Zur Reparatur nach Nizza: Kfz-Mechaniker Franz Haverkamp im Ruhestand

44 Jahre „Schrauber“

An seinem ersten Arbeitstag kam er zu spät, danach in 44 Jahren nie wieder: Franz Haverkamp, Kfz-Mechaniker beim Vestischen Reisedienst, ging Ende Juni in den Ruhestand.

Haltern

09.07.2020, 15:00 Uhr / Lesedauer: 2 min
44 Jahre arbeitete Franz Haverkamp (hier mit Oldtimerbus Eddi) als Kfz-Mechaniker beim Vestischen Reisedienst.

44 Jahre arbeitete Franz Haverkamp (hier mit Oldtimerbus Eddi) als Kfz-Mechaniker beim Vestischen Reisedienst. © Vestischer Reisedienst

44 Jahre lang hat Franz Haverkamp (63) beim Vestischen Reisedienst als Kfz-Mechaniker gearbeitet und einiges erlebt. Ende Juni ging er in den Ruhestand. Ausgerechnet an seinem ersten Arbeitstag kam er zu spät. Zum Eintritt in die Rente blickt er auf eine spannende Zeit zurück, in der er die Busse des Reisedienstes immer reparieren konnte, obwohl gerade zu Beginn die heute so selbstverständliche Technik fehlte.

Dass er schließlich 44 Jahre beim Vestischen Reisedienst bleiben würde, war am ersten Tag noch nicht abzusehen. Franz Haverkamp verspätete sich um 15 Minuten, was der Chef natürlich nicht positiv aufnahm. Doch Haverkamp war auf dem Weg zur Arbeit von der Polizei angehalten worden und wurde mit 20 DM zur Kasse gebeten. Geld hatte er jedoch nicht in der Tasche und so holte sich die Polizei das Geld mittags auf dem Betriebsgelände des Reisedienstes ab. Der einzige Tag in 44 Jahren, an dem Franz Haverkamp zu spät zur Arbeit erschien.

Winterfahrt ohne Windschutzscheibe

Auch die weiteren Arbeitsjahre verliefen teilweise spektakulär, vor allem die 1980-er Jahre.

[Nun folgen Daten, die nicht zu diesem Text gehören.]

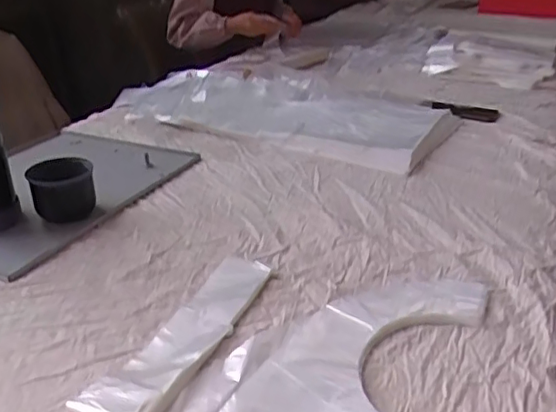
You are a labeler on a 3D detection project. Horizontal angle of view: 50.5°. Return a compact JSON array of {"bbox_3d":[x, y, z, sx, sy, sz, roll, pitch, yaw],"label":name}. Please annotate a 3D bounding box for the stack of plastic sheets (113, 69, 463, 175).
[{"bbox_3d":[-0.021,-0.211,1.258,0.755,0.051,0.342,11,28,24],"label":"stack of plastic sheets"}]

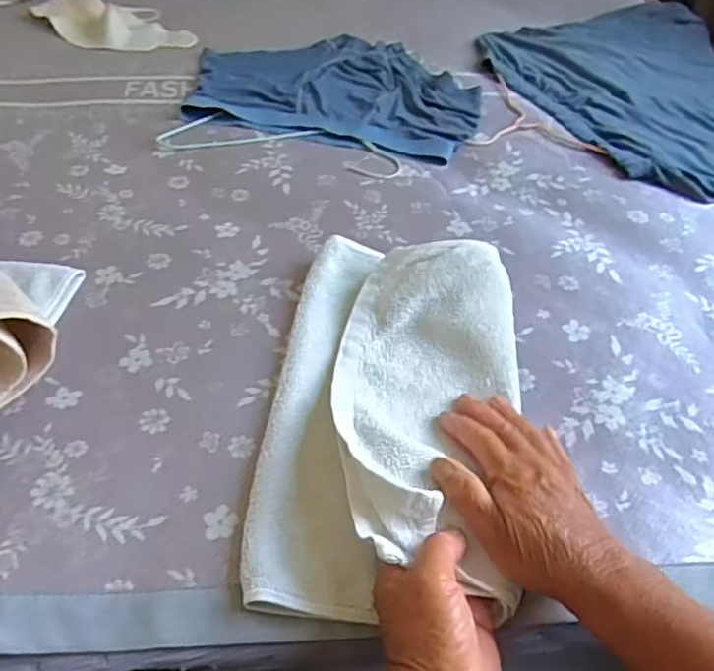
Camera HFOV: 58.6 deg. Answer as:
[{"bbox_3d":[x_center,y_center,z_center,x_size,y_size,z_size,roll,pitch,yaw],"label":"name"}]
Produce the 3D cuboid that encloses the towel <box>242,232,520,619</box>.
[{"bbox_3d":[0.029,0.043,0.469,0.175,0.055,0.303,8,49,3],"label":"towel"}]

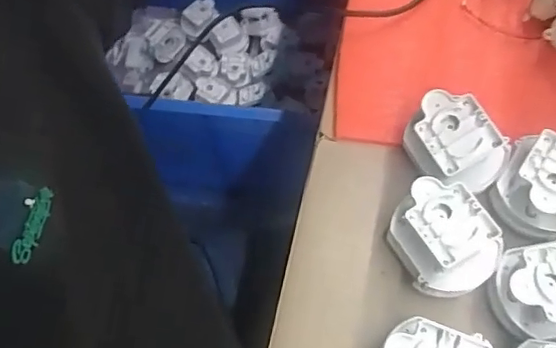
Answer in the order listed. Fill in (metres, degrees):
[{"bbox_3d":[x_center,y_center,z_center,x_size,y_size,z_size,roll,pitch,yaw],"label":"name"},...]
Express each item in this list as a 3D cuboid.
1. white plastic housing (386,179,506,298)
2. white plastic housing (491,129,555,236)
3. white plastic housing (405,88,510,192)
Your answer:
[{"bbox_3d":[0.106,0.044,0.362,0.061,0.050,0.070,-32,67,-13],"label":"white plastic housing"},{"bbox_3d":[0.180,0.007,0.372,0.058,0.041,0.064,29,69,15],"label":"white plastic housing"},{"bbox_3d":[0.121,-0.020,0.382,0.055,0.045,0.067,-31,67,-13],"label":"white plastic housing"}]

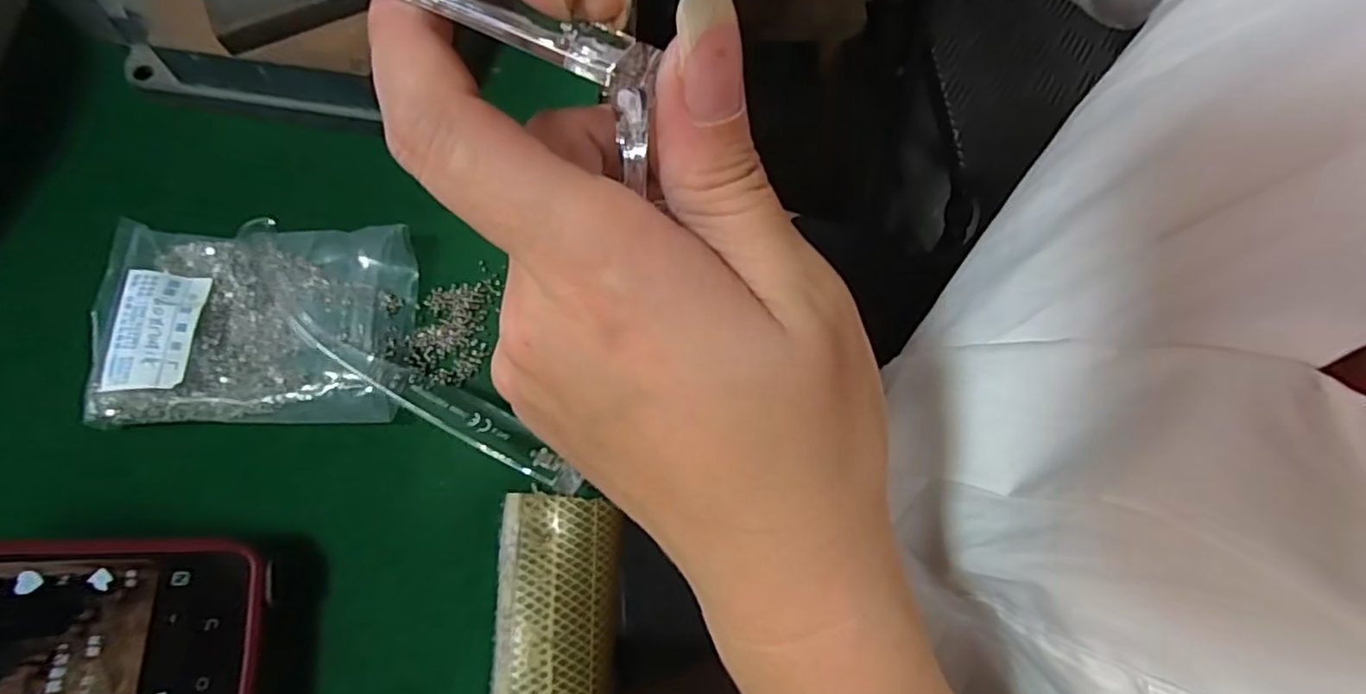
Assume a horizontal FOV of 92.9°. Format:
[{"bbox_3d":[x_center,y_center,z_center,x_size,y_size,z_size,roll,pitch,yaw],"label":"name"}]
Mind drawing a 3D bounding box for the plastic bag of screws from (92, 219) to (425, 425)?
[{"bbox_3d":[-0.161,-0.010,0.245,0.109,0.015,0.082,-4,71,-3],"label":"plastic bag of screws"}]

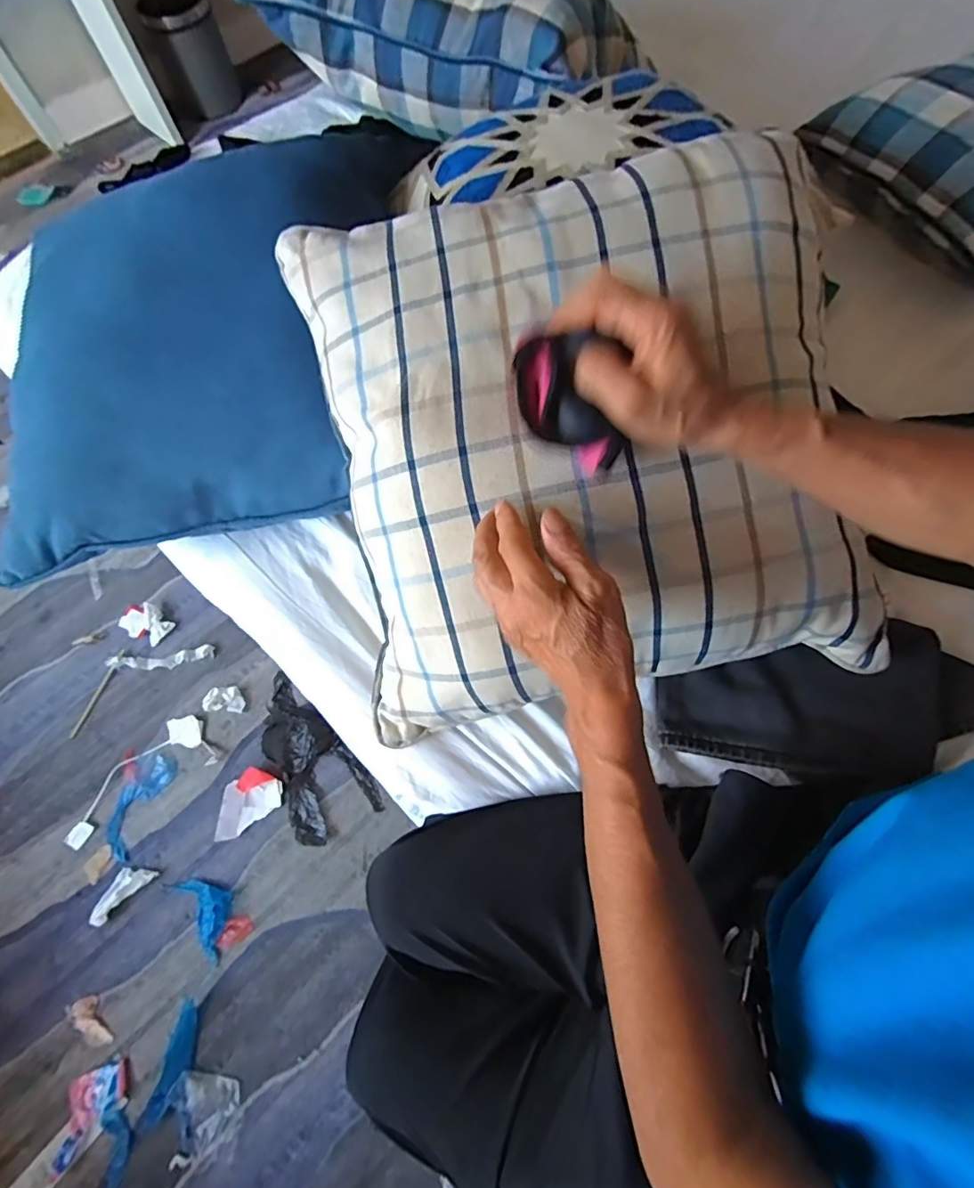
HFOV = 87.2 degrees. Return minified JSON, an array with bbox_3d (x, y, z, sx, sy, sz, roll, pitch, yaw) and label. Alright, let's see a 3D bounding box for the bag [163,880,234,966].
[{"bbox_3d":[-0.495,0.560,0.910,0.080,0.021,0.157,-40,72,-12],"label":"bag"}]

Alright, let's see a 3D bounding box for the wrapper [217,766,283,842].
[{"bbox_3d":[-0.459,0.390,0.967,0.134,0.013,0.093,-36,71,-10],"label":"wrapper"}]

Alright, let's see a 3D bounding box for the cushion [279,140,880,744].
[{"bbox_3d":[0.078,-0.118,0.440,0.440,0.130,0.450,-9,92,1],"label":"cushion"}]

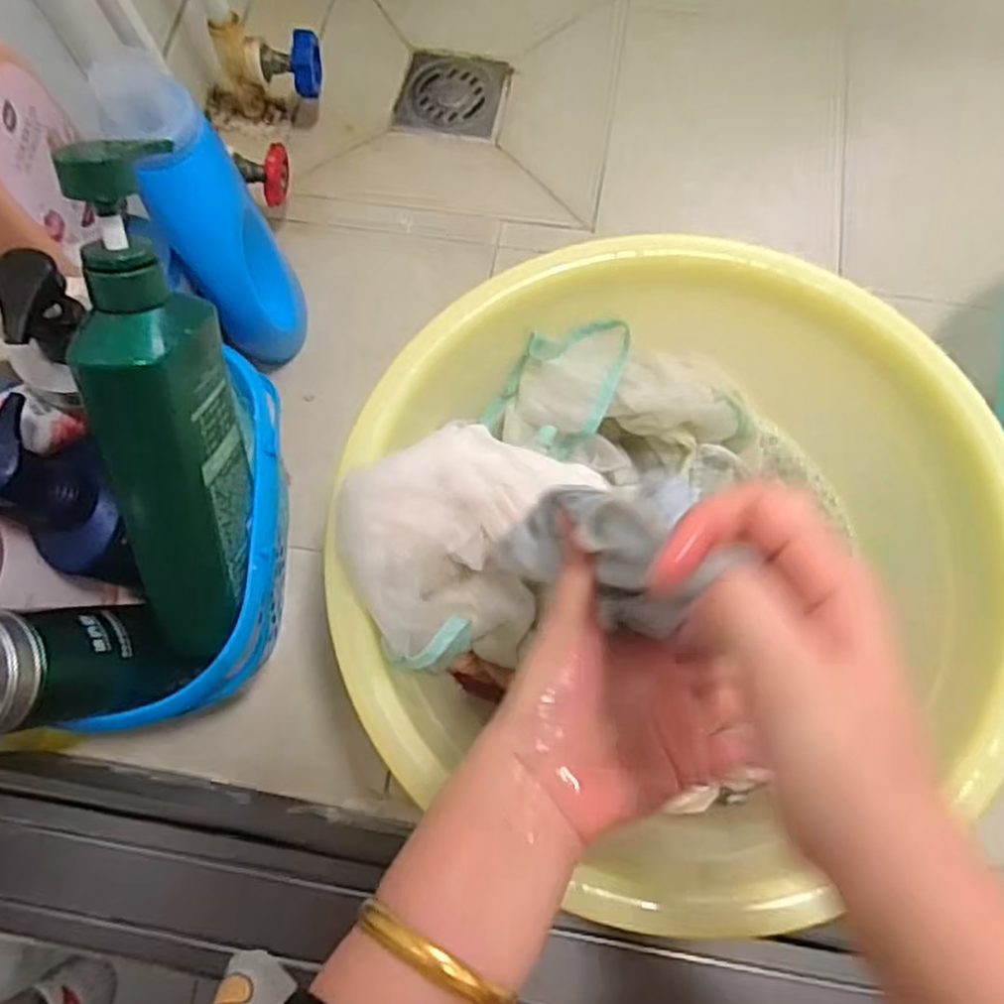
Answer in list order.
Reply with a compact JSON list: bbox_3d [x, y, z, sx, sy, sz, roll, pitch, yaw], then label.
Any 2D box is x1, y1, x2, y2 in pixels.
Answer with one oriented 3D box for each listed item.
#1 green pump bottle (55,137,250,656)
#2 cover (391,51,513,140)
[{"bbox_3d":[-0.177,-0.042,0.393,0.053,0.265,0.058,3,30,2],"label":"green pump bottle"},{"bbox_3d":[-0.048,-0.404,0.741,0.105,0.005,0.099,10,73,4],"label":"cover"}]

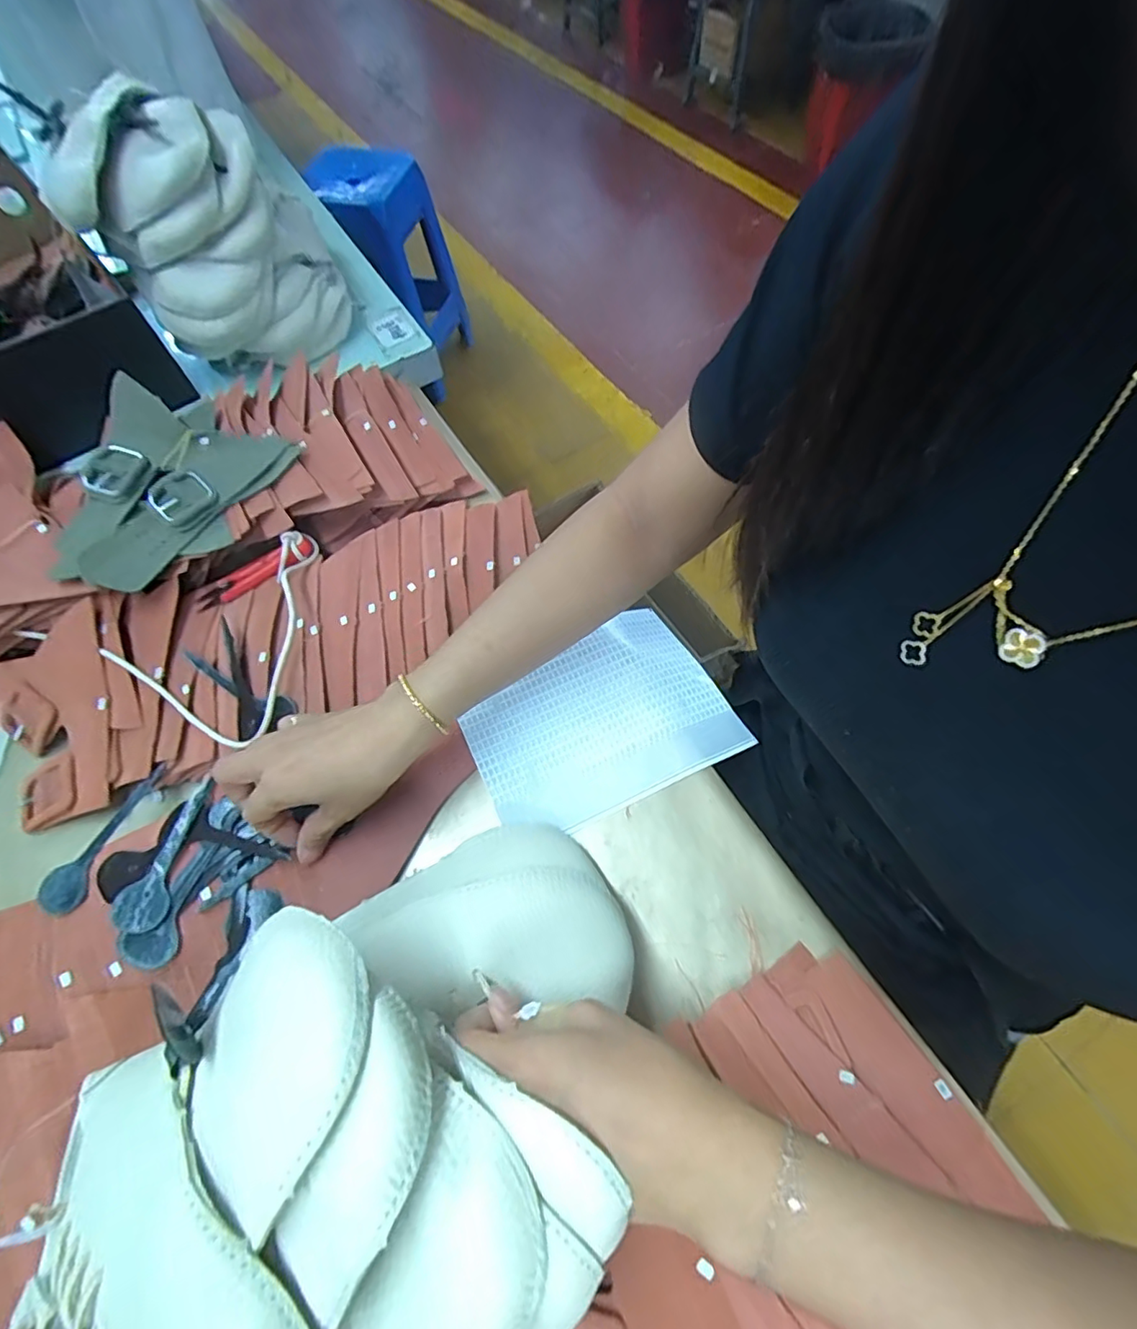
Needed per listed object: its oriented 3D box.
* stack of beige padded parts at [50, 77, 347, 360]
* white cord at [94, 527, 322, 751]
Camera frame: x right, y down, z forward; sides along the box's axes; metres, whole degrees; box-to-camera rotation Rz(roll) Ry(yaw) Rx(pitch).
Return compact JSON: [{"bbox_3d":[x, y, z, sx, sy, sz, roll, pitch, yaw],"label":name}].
[{"bbox_3d":[-0.337,-0.402,0.537,0.196,0.179,0.153,-26,64,-9],"label":"stack of beige padded parts"},{"bbox_3d":[-0.253,-0.036,0.449,0.133,0.020,0.171,29,68,17],"label":"white cord"}]

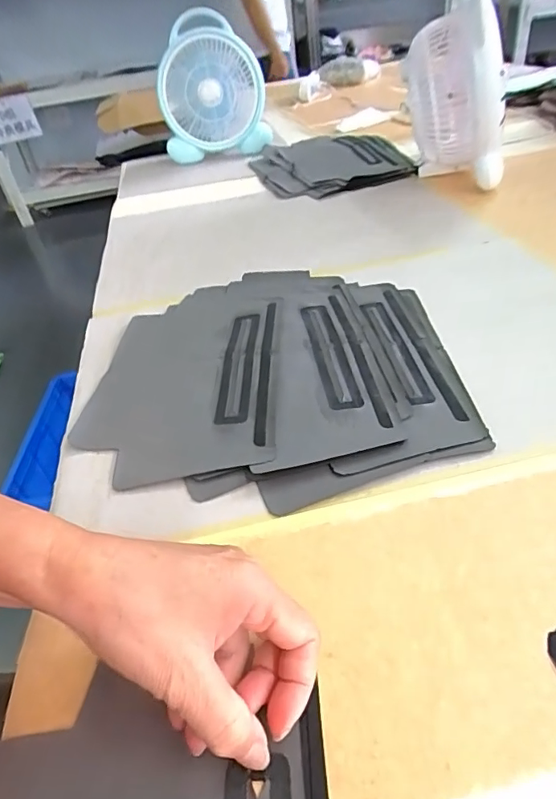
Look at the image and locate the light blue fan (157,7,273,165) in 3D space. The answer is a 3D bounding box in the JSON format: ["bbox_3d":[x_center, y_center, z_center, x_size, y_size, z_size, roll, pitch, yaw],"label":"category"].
[{"bbox_3d":[-0.144,-0.659,1.064,0.220,0.262,0.247,-11,39,-4],"label":"light blue fan"}]

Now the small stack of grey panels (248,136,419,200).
[{"bbox_3d":[0.095,-0.448,0.940,0.268,0.035,0.302,-13,39,-6],"label":"small stack of grey panels"}]

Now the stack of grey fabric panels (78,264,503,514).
[{"bbox_3d":[-0.007,-0.037,0.469,0.326,0.013,0.331,-5,39,3],"label":"stack of grey fabric panels"}]

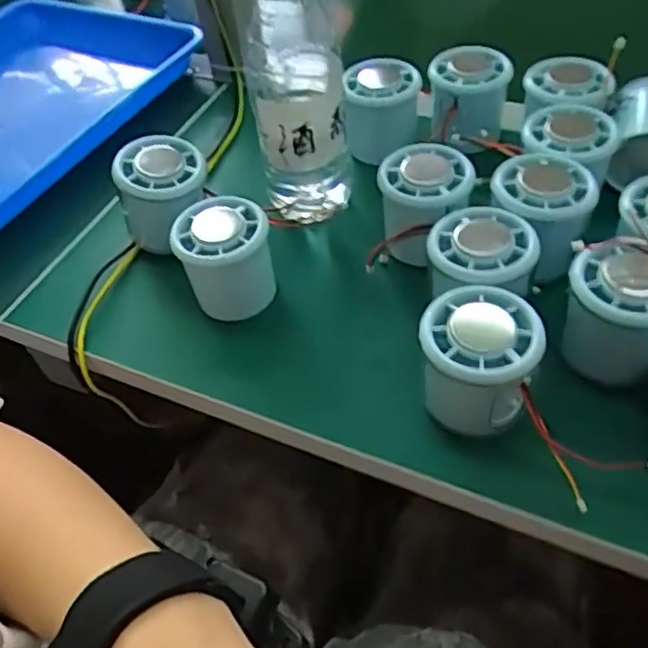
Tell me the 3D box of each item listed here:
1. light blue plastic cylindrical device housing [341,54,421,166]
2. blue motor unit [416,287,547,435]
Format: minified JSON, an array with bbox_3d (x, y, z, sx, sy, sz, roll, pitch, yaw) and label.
[{"bbox_3d":[0.042,-0.158,0.477,0.053,0.064,0.050,-3,48,4],"label":"light blue plastic cylindrical device housing"},{"bbox_3d":[0.076,0.018,0.326,0.057,0.055,0.055,12,51,17],"label":"blue motor unit"}]

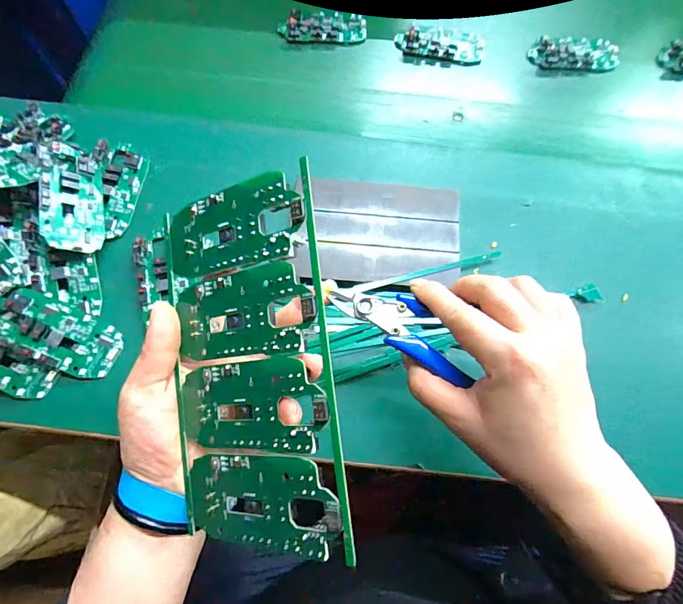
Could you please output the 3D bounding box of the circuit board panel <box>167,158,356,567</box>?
[{"bbox_3d":[-0.048,0.030,0.207,0.102,0.004,0.185,-11,83,29],"label":"circuit board panel"}]

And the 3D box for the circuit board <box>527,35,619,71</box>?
[{"bbox_3d":[0.264,-0.281,0.449,0.098,0.018,0.043,-2,70,-3],"label":"circuit board"}]

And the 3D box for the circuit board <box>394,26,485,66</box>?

In dieser Zeit war die Technik der Reisebusse noch nicht ausgereift, auch gute Navigationssysteme sowie Notdienstsysteme fehlten. So reiste Haverkamp einmal für ein Wochenende nach Nizza in Frankreich. Dort war ein Bus liegengeblieben und musste repariert werden. Also machte Franz Haverkamp sich Freitagabend auf den Weg, kam Samstagvormittag an und reparierte den Bus, und fuhr Sonntag wieder zurück nach Haltern. Auch an der Mautstelle in Lyon reparierte er schon die Lüfterkupplung eines Reisebusses.

Bei einem anderen Reisebus war die Windschutzscheibe bei einem Unfall komplett zerstört worden. Bei eisigen Temperaturen fuhr Franz Haverkamp also mit dickem Parka und Skibrille los und fuhr den Bus in die nächstgelegene 60 Kilometer entfernte Werkstatt.

WDR drehte eine spektakuläre Reparatur

Sogar im WDR-Fernsehen war Franz Haverkamp schon zu sehen. Der Hydraulikschlauch eines Linienbusses war in Haltern geplatzt, was für ein großes Feuerwehraufgebot sorgte. Dieses wiederum lockte den Westdeutschen Rundfunk an. Der WDR verfolgte den abgeschleppten Bus bis in die Grube auf dem Betriebsgelände und filmte die Reparatur.

Auf 44 ereignisreiche Jahre blickt Franz Haverkamp nun zurück, gerade die internationalen und spontanen Einsätze bleiben in Erinnerung und die Fahrgäste waren froh und dankbar, dass der Bus sicher am Zielort ankam.

Am Abschiedstag wurde in der Werkstatt nicht gearbeitet. Familie Zieger und die Belegschaft bedankten sich für die lange Firmentreue.